● **The problem**
In the passage on link prediction below, how is the knowledge base formally represented?

● **Selected excerpt**
☆ ☆ ☆
Link prediction deals with prediction of new facts (i.e. triples (subject, relation, object)). Formally, the knowledge base is represented by a directed, labeled graph $G = (\mathcal {V},\mathcal {E},\mathcal {R})$. Rather than the full set of edges $\mathcal {E}$, we are given only an incomplete subset $\hat{\mathcal {E}}$. The task is to assign scores f(s, r, o) to possible edges (s, r, o) in order to determine how likely those edges are to belong to $\mathcal {E}$.
☆ ☆ ☆
● **Data listing**
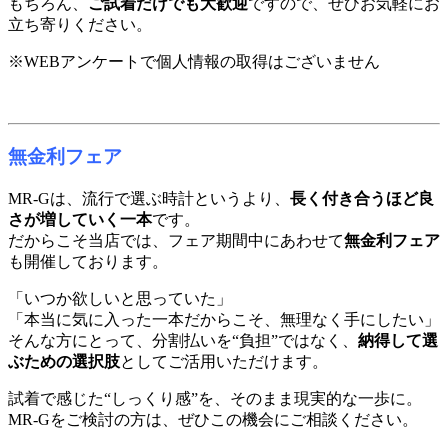
もちろん、
ご試着だけでも大歓迎
ですので、ぜひお気軽にお
立ち寄りください。
※WEBアンケートで個人情報の取得はございません
無金利フェア
MR-Gは、流行で選ぶ時計というより、
長く付き合うほど良
さが増していく一本
です。
だからこそ当店では、フェア期間中にあわせて
無金利フェア
も開催しております。
「いつか欲しいと思っていた」
「本当に気に入った一本だからこそ、無理なく手にしたい」
そんな方にとって、分割払いを“負担”ではなく、
納得して選
ぶための選択肢
としてご活用いただけます。
試着で感じた“しっくり感”を、そのまま現実的な一歩に。
MR-Gをご検討の方は、ぜひこの機会にご相談ください。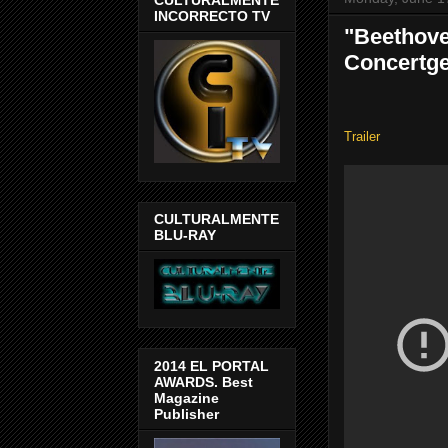
INCORRECTO TV
"Beethove
Concertge
Trailer
CULTURALMENTE
BLU-RAY
2014 EL PORTAL
AWARDS. Best
Magazine
Publisher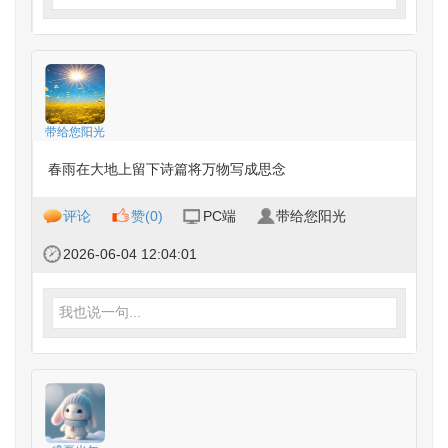
带给您阳光
春雨在大地上留下诗篇将万物写成思念
评论
赞(
0
)
PC端
带给您阳光
2026-06-04 12:04:01
我也说一句...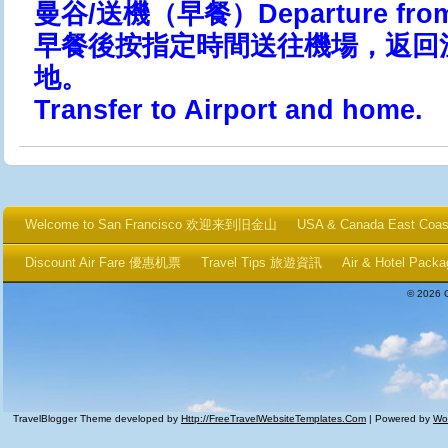
曼谷/送機（早餐）Departure from 
早餐後按指定時間送往機場，返回
地。
Transfer to Airport and home.
Welcome to San Francisco 欢迎来到旧金山
USA & Canada East Coa
Discount Air Fare 優惠机票
Travel Tips 旅遊資訊
Air & Hotel P
© 2026 
TravelBlogger Theme developed by
Http://FreeTravelWebsiteTemplates.com
| Powered by
Wo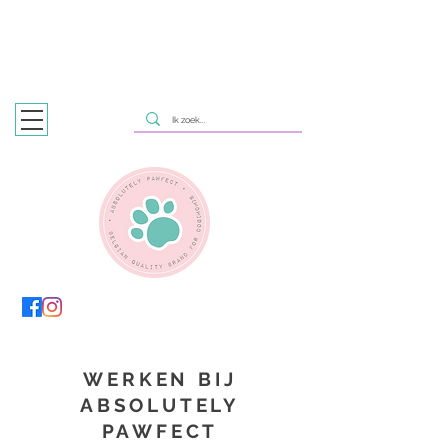
HONDENTRIMSALON
IN ZOTTEGEM & NAZARETH, MET
WINKELTJE EN DAGOPVANG IN ZOTTEGEM
WERKEN BIJ
ABSOLUTELY
PAWFECT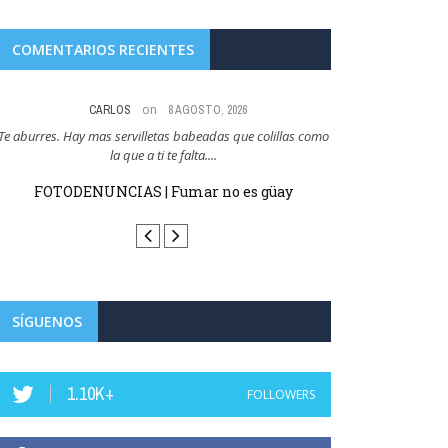
COMENTARIOS RECIENTES
on
CARLOS
8 AGOSTO, 2026
Te aburres. Hay mas servilletas babeadas que colillas como
Y esto es como cuan
la que a ti te falta....
que cer
FOTODENUNCIAS | Fumar no es güay
FOTODENUN
SÍGUENOS
1.10K+
FOLLOWERS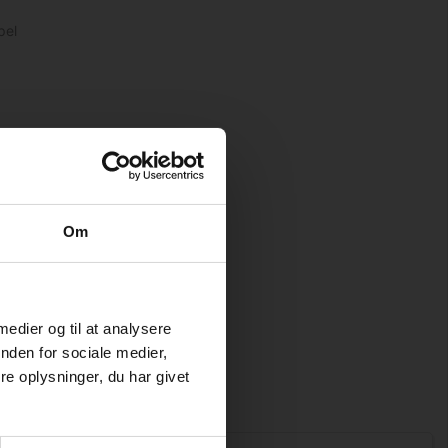
pel
Om
 medier og til at analysere
nden for sociale medier,
e oplysninger, du har givet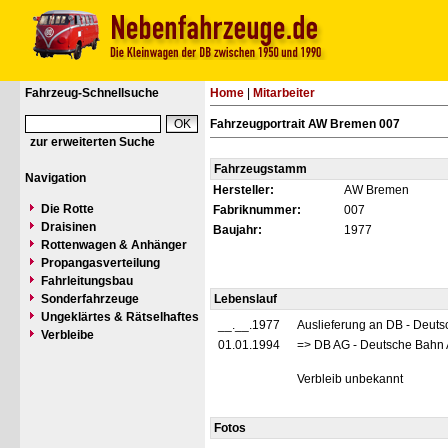
Fahrzeug-Schnellsuche
Home
|
Mitarbeiter
Fahrzeugportrait AW Bremen 007
zur erweiterten Suche
Fahrzeugstamm
Navigation
Hersteller:
AW Bremen
Die Rotte
Fabriknummer:
007
Draisinen
Baujahr:
1977
Rottenwagen & Anhänger
Propangasverteilung
Fahrleitungsbau
Sonderfahrzeuge
Lebenslauf
Ungeklärtes & Rätselhaftes
__.__.1977
Auslieferung an DB - Deut
Verbleibe
01.01.1994
=> DB AG - Deutsche Bahn 
Verbleib unbekannt
Fotos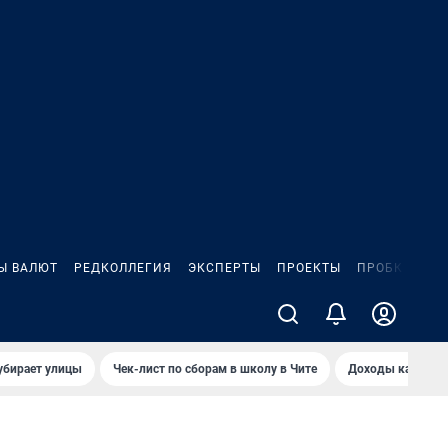
Ы ВАЛЮТ
РЕДКОЛЛЕГИЯ
ЭКСПЕРТЫ
ПРОЕКТЫ
ПРОБКИ
ИГ
убирает улицы
Чек-лист по сборам в школу в Чите
Доходы кандидат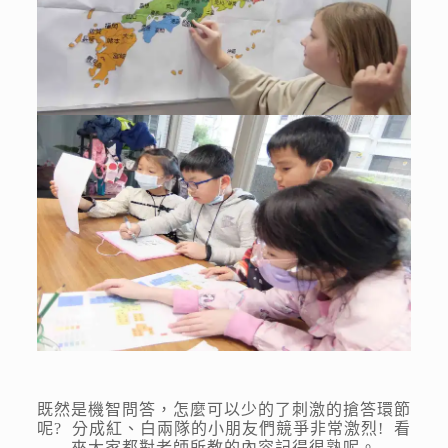
既然是機智問答，怎麼可以少的了刺激的搶答環節
呢? 分成紅、白兩隊的小朋友們競爭非常激烈! 看
來大家都對老師所教的內容記得很熟呢。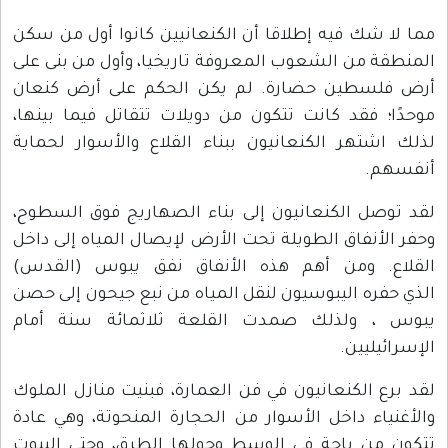
مما لا شك فيه إطلاقا أن الكنعانيين كانوا أول من سكن
المنطقة من الشعوب المعروفة تاريخيا، وأول من بنى على
أرض فلسطين حضارة. لم يكن الحكم على أرض كنعان
موحدًا؛ فقد كانت تتكون من دويلات تتقاتل فيما بينها،
لذلك اشتهر الكنعانيون ببناء القلاع والأسوار لحماية
أنفسهم.
لقد توصل الكنعانيون إلى بناء الصهاريج فوق السطوح،
وحفر الأنفاق الطويلة تحت الأرض لإيصال المياه إلى داخل
القلاع. ومن أهم هذه الأنفاق نفق يبوس (القدس)
الذي حفره اليبوسيون لنقل المياه من نبع جيحون إلى حصن
يبوس ، ولذلك صمدت القلعة ثلاثمائة سنة أمام
الإسرائيليين.
لقد برع الكنعانيون في فن العمارة، فبنيت منازل الملوك
والأغنياء داخل الأسوار من الحجارة المنحوتة، وهي عادة
تتكون من باحة في الوسط وحولها الطرق، وحتى البيوت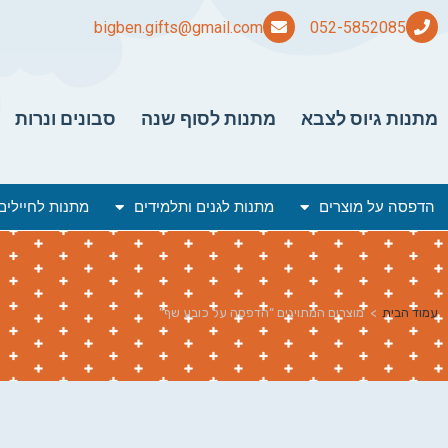
bigben.gifts@gmail.com
מתנות גיוס לצבא
מתנות לסוף שנה
סבונים ונרות
הדפסה על מוצרים
מתנות לגנים ותלמידים
מתנות לחיילים
עמוד הבית
>
מוצרים המתויגים “הדפסה על כובע שף”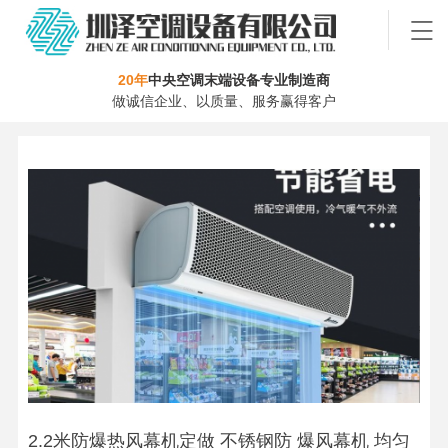
20年
中央空调末端设备专业制造商
做诚信企业、以质量、服务赢得客户
2.2米防爆热风幕机定做 不锈钢防 爆风幕机 均匀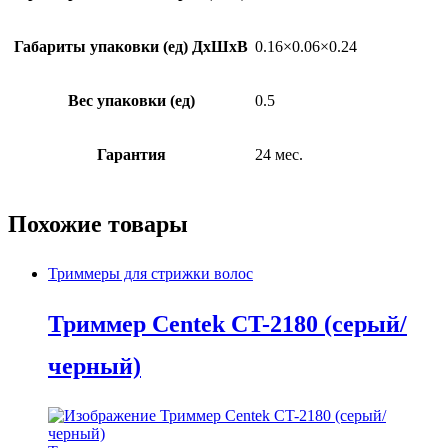
Габариты упаковки (ед) ДхШхВ
0.16×0.06×0.24
Вес упаковки (ед)
0.5
Гарантия
24 мес.
Похожие товары
Триммеры для стрижки волос
Триммер Centek CT-2180 (серый/
черный)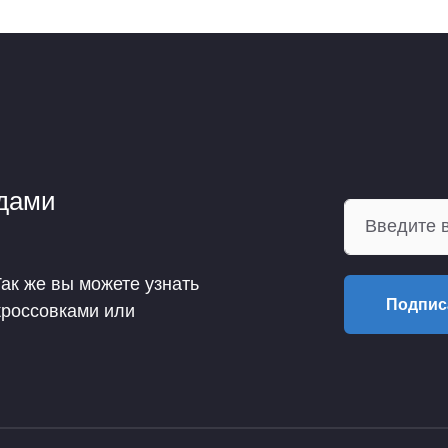
ндами
Так же вы можете узнать
Подпис
кроссовками или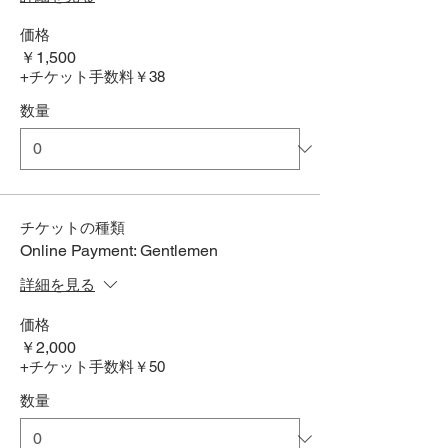
価格
￥1,500
+チケット手数料￥38
数量
チケットの種類
Online Payment: Gentlemen
詳細を見る
価格
￥2,000
+チケット手数料￥50
数量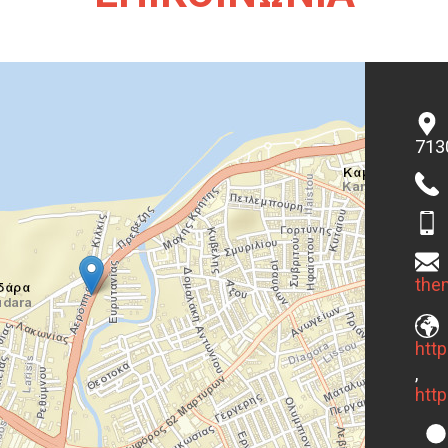
713
,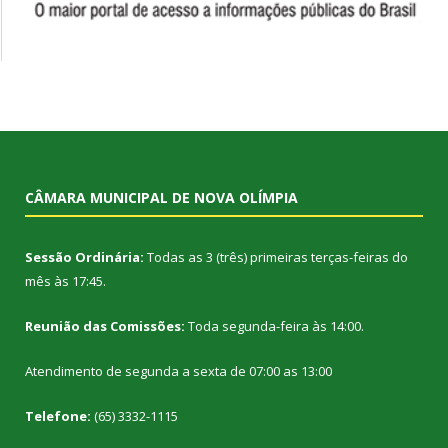
CÂMARA MUNICIPAL DE NOVA OLÍMPIA
Sessão Ordinária:
Todas as 3 (três) primeiras terças-feiras do
mês às 17:45.
Reunião das Comissões:
Toda segunda-feira às 14:00.
Atendimento de segunda a sexta de 07:00 as 13:00
Telefone:
(65) 3332-1115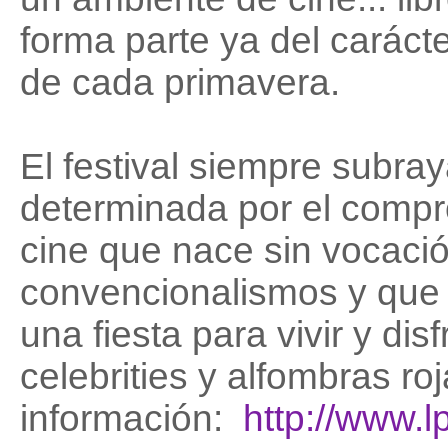
forma parte ya del caráct
de cada primavera.
El festival siempre subray
determinada por el compro
cine que nace sin vocació
convencionalismos y que c
una fiesta para vivir y disf
celebrities y alfombras ro
información:
http://www.l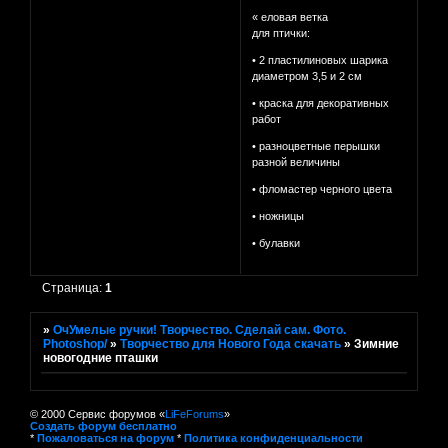
« еловая ветка
для птички:
• 2 пластилиновых шарика
диаметром 3,5 и 2 см
• краска для декоративных
работ
• разноцветные перышки
разной величины
• фломастер черного цвета
• ножницы
• булавки
Страница:
1
»
ОчУмелые ручки! Творчество. Сделай сам. Фото.
Photoshop/
»
Творчество для Нового Года скачать
»
Зимние
новогодние пташки
© 2000 Сервис форумов «
LiFeForums
»
Создать форум бесплатно
*
Пожаловаться на форум
*
Политика конфиденциальности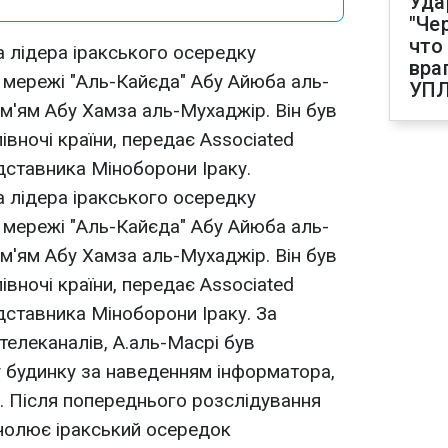
Уда
"Че
что
а лідера іракського осередку
вра
 мережі "Аль-Кайєда" Абу Айюба аль-
УП
ім'ям Абу Хамза аль-Мухаджір. Він був
івночі країни, передає Associated
дставника Міноборони Іраку.
а лідера іракського осередку
 мережі "Аль-Кайєда" Абу Айюба аль-
ім'ям Абу Хамза аль-Мухаджір. Він був
івночі країни, передає Associated
дставника Міноборони Іраку. За
телеканалів, А.аль-Масрі був
 будинку за наведенням інформатора,
. Після попереднього розслідування
чолює іракський осередок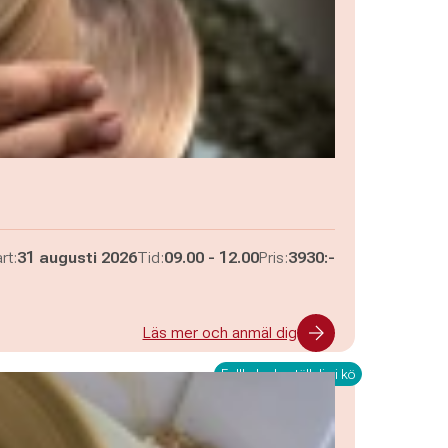
Pågår mellan
och
rt:
31 augusti 2026
Tid:
09.00
-
12.00
Pris:
3930:-
Läs mer och anmäl dig
Fullbokad - ställ dig i kö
☆ ☆ ☆
● **Exercise solution**
As a directed, labeled graph.